Selon un rapport de la Commission économique africaine (CEA), publié à la faveur de la 53e session de la Commission et 2021 Conférence des ministres africains des finances, de la planification et du développement économique, qui se tient du 17 au 23 2021, les finances publiques des pays du continent restent soumises à l’épreuve de la Covid – 19.
Selon les indications de la CEA, les déficits budgétaires se sont creusés en raison de l’augmentation des dépenses publiques en vue d’enrayer la propagation de la pandémie. De nombreux pays africains risquent en conséquence d’être surendettés. En outre, des politiques monétaires accommodantes ont été maintenues pour amortir les effets négatifs de la pandémie sur l’activité économique malgré les pressions inflationnistes dans certains pays.
La mise en œuvre de ZLECAf charrie beaucoup d’espoir
Le commerce africain qui est forte chute devrait observé une hausse. Cela, avec la mise en œuvre de la Zone de libre-échange continentale africaine (ZLECAf). « L’accès au financement concessionnel sera essentiel pour restaurer les vies et les moyens de subsistance et retrouver un dynamisme vers la réalisation des Objectifs de développement durable et des Aspirations de l’Agenda 2063 », affirme Hopestone Kayiska Chavula de la section d’analyse macroéconomique de la CEA. Selon lui, la croissance du PIB réel est restée modérée sur le continent, principalement en raison des risques de baisse associés à la deuxième vague d’infections, à la baisse des prix des produits de base et aux risques budgétaires importants ainsi qu’aux conflits dans certains pays.
Un zeste d’optimisme : L’année 2021 s’annonce positive
Néanmoins, tempère-t-il, « l’année 2021 s’annonce positive ». Il évoque dans ce cadre, la disponibilité des vaccins contre la Covid-19 et l’amélioration de l’activité économique au 4ème trimestre 2020, des dépenses pour les fêtes et les frais de voyage. A propos des risques et des incertitudes, Hopestone Kayiska Chavula laisse indiquer : « la deuxième vague d’infections, les mesures fiscales expansionnistes et la hausse des niveaux de dette posent des risques à la baisse pour la croissance de nombreux pays africains.

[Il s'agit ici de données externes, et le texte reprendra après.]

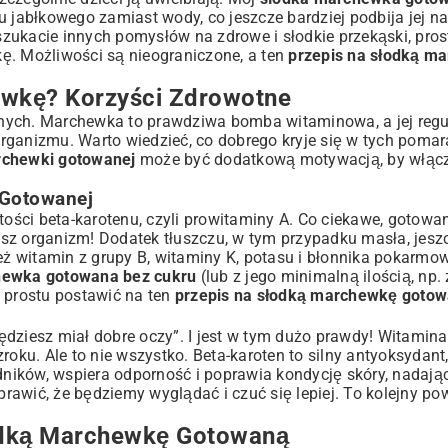
 jabłkowego zamiast wody, co jeszcze bardziej podbija jej na
 szukacie innych pomysłów na zdrowe i słodkie przekąski, pro
kę. Możliwości są nieograniczone, a ten
przepis na słodką m
ewkę? Korzyści Zdrowotne
nych. Marchewka to prawdziwa bomba witaminowa, a jej regu
organizmu. Warto wiedzieć, co dobrego kryje się w tych pom
rchewki gotowanej
może być dodatkową motywacją, by włączy
 Gotowanej
ości beta-karotenu, czyli prowitaminy A. Co ciekawe, gotowa
nasz organizm! Dodatek tłuszczu, w tym przypadku masła, jesz
 witamin z grupy B, witaminy K, potasu i błonnika pokarmow
hewka gotowana bez cukru
(lub z jego minimalną ilością, np.
o prostu postawić na ten
przepis na słodką marchewkę goto
dziesz miał dobre oczy”. I jest w tym dużo prawdy! Witamina 
u. Ale to nie wszystko. Beta-karoten to silny antyoksydant,
ików, wspiera odporność i poprawia kondycję skóry, nadając
awić, że będziemy wyglądać i czuć się lepiej. To kolejny po
odką Marchewkę Gotowaną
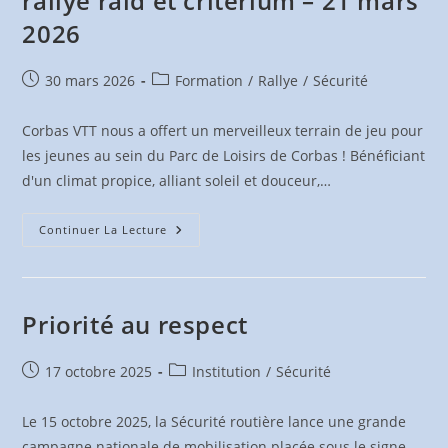
rallye raid et critérium – 21 mars
2026
Publication
Post
30 mars 2026
Formation
/
Rallye
/
Sécurité
publiée :
category:
Corbas VTT nous a offert un merveilleux terrain de jeu pour
les jeunes au sein du Parc de Loisirs de Corbas ! Bénéficiant
d'un climat propice, alliant soleil et douceur,…
Concours
Continuer La Lecture
D’éducation
Routière,
Rallye
Raid
Et
Critérium
Priorité au respect
–
21
Mars
2026
Publication
Post
17 octobre 2025
Institution
/
Sécurité
publiée :
category:
Le 15 octobre 2025, la Sécurité routière lance une grande
campagne nationale de mobilisation placée sous le signe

L’instabilité post-électorale et les troubles sociaux, qui peuvent en partie découler de difficultés économiques liées à la pandémie et aux longs confinements, ont engendré des incertitudes dans certains pays ».
Quant aux risques liés au changement climatique, M. Chavula souligne enfin que plusieurs pays sont exposés à un risque élevé d’évènements météorologiques extrêmes qui pourraient également nuire à la croissance économique. Avant de conclure que la pandémie a créé une opportunité pour une croissance verte résiliente au climat comme une opportunité de stimuler la relance.